No se puede definir mejor en menos palabras el humanismo: ese tesoro, fuera del espacio y el tiempo, que custodia la poesía (esa humanidad nuestra que es preferible que no llevemos al trabajo). Son sentimientos que al parecer comparten el patrón y el empleado, el campesino medieval y un notario de Pontevedra hacia 1975, Cicerón el senador y Espartaco el esclavo.
Se trata, como dice Lee Masters, de esas “unseen forces / that govern the processes of life” (fuerzas invisibles que gobiernan los procesos de la vida).
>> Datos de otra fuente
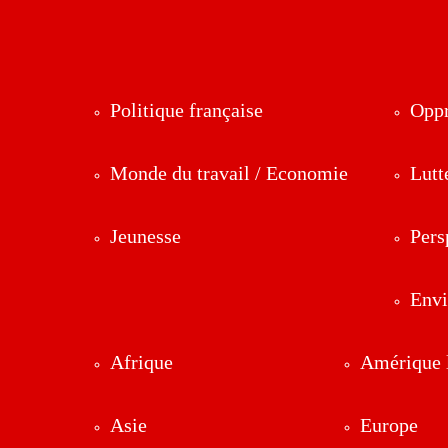
Politique française
Oppr
Monde du travail / Economie
Lutt
Jeunesse
Pers
Env
Afrique
Amérique l
Asie
Europe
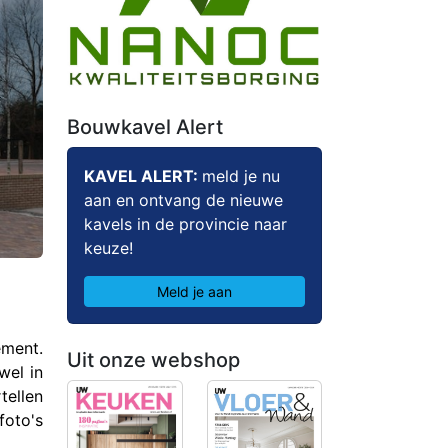
Bouwkavel Alert
KAVEL ALERT:
meld je nu
aan en ontvang de nieuwe
kavels in de provincie naar
keuze!
Meld je aan
ment.
Uit onze webshop
wel in
ellen
foto's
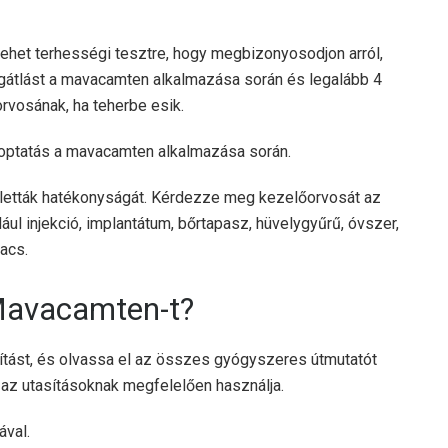
ehet terhességi tesztre, hogy megbizonyosodjon arról,
átlást a mavacamten alkalmazása során és legalább 4
orvosának, ha teherbe esik.
optatás a mavacamten alkalmazása során.
letták hatékonyságát. Kérdezze meg kezelőorvosát az
ul injekció, implantátum, bőrtapasz, hüvelygyűrű, óvszer,
acs.
Mavacamten-t?
ítást, és olvassa el az összes gyógyszeres útmutatót
 az utasításoknak megfelelően használja.
ával.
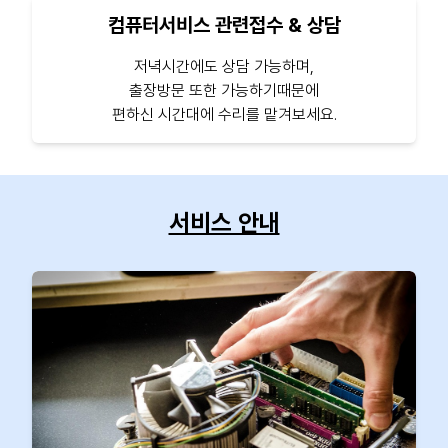
컴퓨터서비스 관련접수 & 상담
저녁시간에도 상담 가능하며,
출장방문 또한 가능하기때문에
편하신 시간대에 수리를 맡겨보세요.
서비스 안내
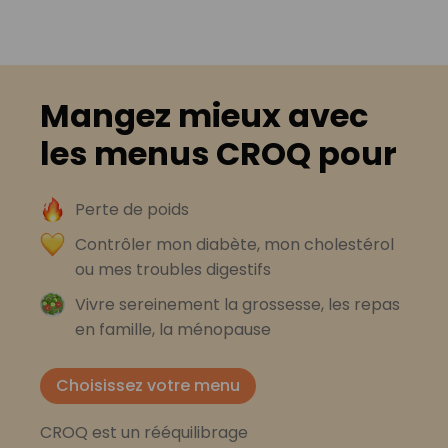
Mangez mieux avec
les menus CROQ pour
Perte de poids
Contrôler mon diabète, mon cholestérol
ou mes troubles digestifs
Vivre sereinement la grossesse, les repas
en famille, la ménopause
Choisissez votre menu
CROQ est un rééquilibrage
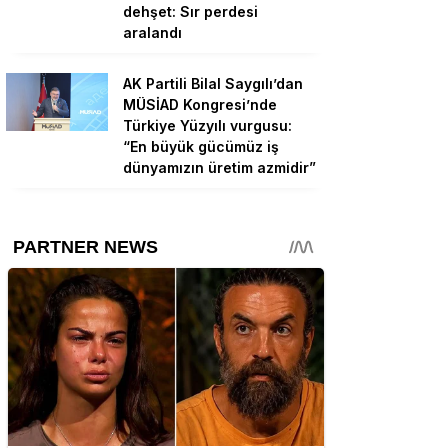
dehşet: Sır perdesi
aralandı
AK Partili Bilal Saygılı’dan
MÜSİAD Kongresi’nde
Türkiye Yüzyılı vurgusu:
“En büyük gücümüz iş
dünyamızın üretim azmidir”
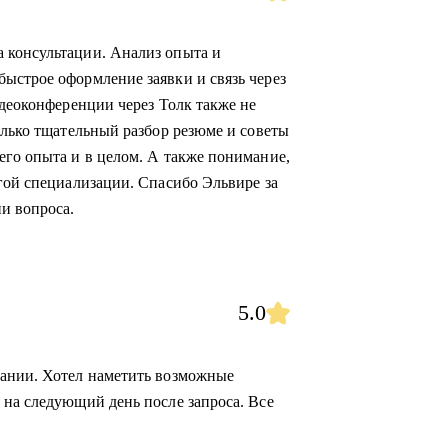
 консультации. Анализ опыта и
ыстрое оформление заявки и связь через
идеоконференции через Толк также не
олько тщательный разбор резюме и советы
его опыта и в целом. А также понимание,
угой специализации. Спасибо Эльвире за
и вопроса.
5.0
сании. Хотел наметить возможные
 на следующий день после запроса. Все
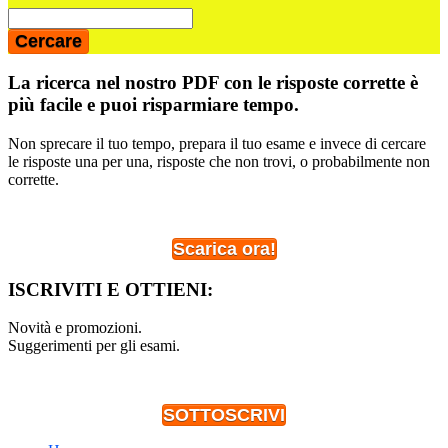
La ricerca nel nostro PDF con le risposte corrette è
più facile e puoi risparmiare tempo.
Non sprecare il tuo tempo, prepara il tuo esame e invece di cercare
le risposte una per una, risposte che non trovi, o probabilmente non
corrette.
Scarica ora!
ISCRIVITI E OTTIENI:
Novità e promozioni.
Suggerimenti per gli esami.
SOTTOSCRIVI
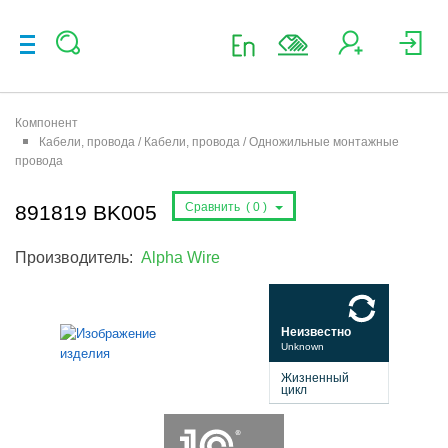
Компонент
Кабели, провода / Кабели, провода / Одножильные монтажные
провода
Сравнить (
0
)
891819 BK005
Производитель:
Alpha Wire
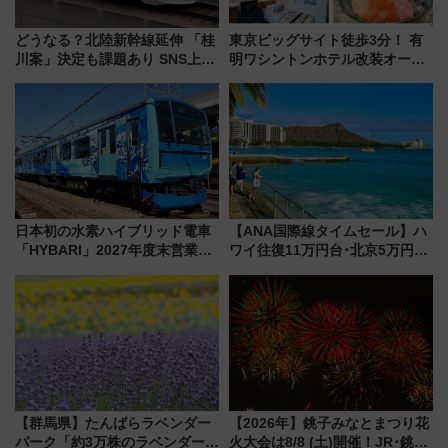
どうなる？北陸新幹線延伸 「桂
東京ビッグサイト徒歩3分！ 有
川案」決定も課題あり SNS上の
明ワシントンホテル改装オープ
声は
ン直前「ゆりかもめ運転台付き
客室」や海鮮丼が人気の朝食ビ
ュッフェを現地レポ
日本初の水素ハイブリッド電車
【ANA国際線タイムセール】ハ
「HYBARI」2027年度末営業運
ワイ往復11万円台･北京5万円台
転へ 鉄道・発電・まちづくり
～、憧れのビジネスクラスも！
で水素利活用が加速
来春のGW旅行まで狙える激ア
ツ路線まとめ（8/10まで）
【群馬県】たんばらラベンダー
【2026年】銚子みなとまつり花
パーク「約3万株のラベンダー」
火大会は8/8 (土)開催！JR･銚子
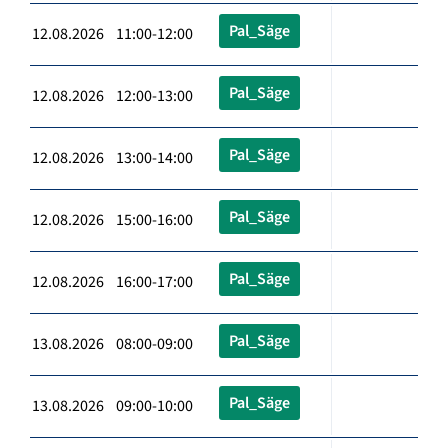
Pal_Säge
12.08.2026 11:00-12:00
Pal_Säge
12.08.2026 12:00-13:00
Pal_Säge
12.08.2026 13:00-14:00
Pal_Säge
12.08.2026 15:00-16:00
Pal_Säge
12.08.2026 16:00-17:00
Pal_Säge
13.08.2026 08:00-09:00
Pal_Säge
13.08.2026 09:00-10:00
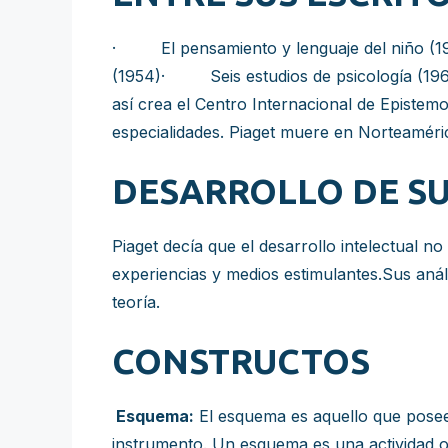
· El pensamiento y lenguaje del niño (19
(1954)· Seis estudios de psicología (1964
así crea el Centro Internacional de Epistemo
especialidades. Piaget muere en Norteaméri
DESARROLLO DE SU
Piaget decía que el desarrollo intelectual
experiencias y medios estimulantes.Sus aná
teoría.
CONSTRUCTOS
Esquema:
El esquema es aquello que posee
instrumento. Un esquema es una actividad ope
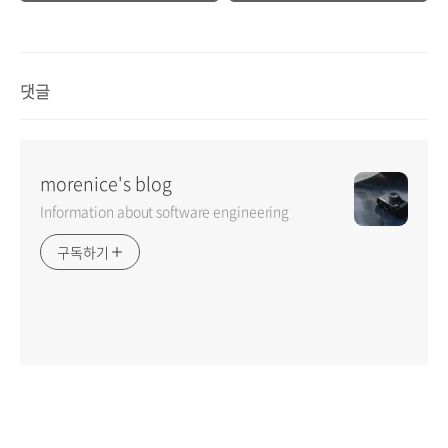
댓글
morenice's blog
Information about software engineering
구독하기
Frente al humanismo abstracto, lo humano siempre es concreto. Nunca “de todo ser y de todo tiempo”, sino aquí y ahora, y para esta persona.
Las fuerzas son visibles, materiales, a menudo viles en su sentido más literal.
El escenario de Morgue es, en su mayor parte, un depósito de cadáveres. Los muertos no tienen voz con la que relatar su historia: hablan sus cuerpos, a través de los cuales el poeta (esa primera persona de los poemas) nos cuenta su historia.
Abre el libro un poema que da una idea del tono. Se titula Kleine Aster, que puede traducirse como “Pequeño Áster”, a condición de que uno sepa qué es un áster (o aster, como prefiere la Academia, pero no María Moliner).
No es mi caso, por supuesto: ni idea de ásteres o asteres.
Para entender el poema basta saber que un áster es una flor, parecida a la margarita, aunque tampoco estorba saber además que áster viene del latín (y del griego) y significa estrella.
Sigo la traducción de Verónica Jaffé.
El cadáver del conductor de un camión de cerveza
fue alzado sobre la camilla.
Alguien le había colocado entre los dientes
una pequeña flor oscura —clara— lila.
Cuando le saqué el paladar y la lengua
desde el pecho
con un largo cuchillo
debajo de la piel
he debido rozarla
porque la flor se deslizó
hacia el cerebro vecino.
La guardé en el tórax
entre el aserrín
cuando lo cosían.
¡Bebe hasta la saciedad en tu florero!
¡Descansa en paz,
pequeño áster!
Una estrella fugaz, un asteroide, que se desliza en la oscuridad del interior del cuerpo, desde la boca hacia el cerebro: a veces la etimología nos proporciona un valor (un placer) añadido.
Gottfried Benn construye la realidad corporal y humana de la muerte; Lee Masters elabora la realidad ficticia, es decir, moral y humanista.
El humanismo trabaja con las “invisibles fuerzas”, que son “de todo ser y de todo tiempo”.
La humanidad trabaja con lo visible, aquí y ahora. Por eso la poesía clásica es tan violenta.
Porque, como decía Fernando Pessoa: “¡Qué difícil es ser consecuente y no ver sino lo visible!”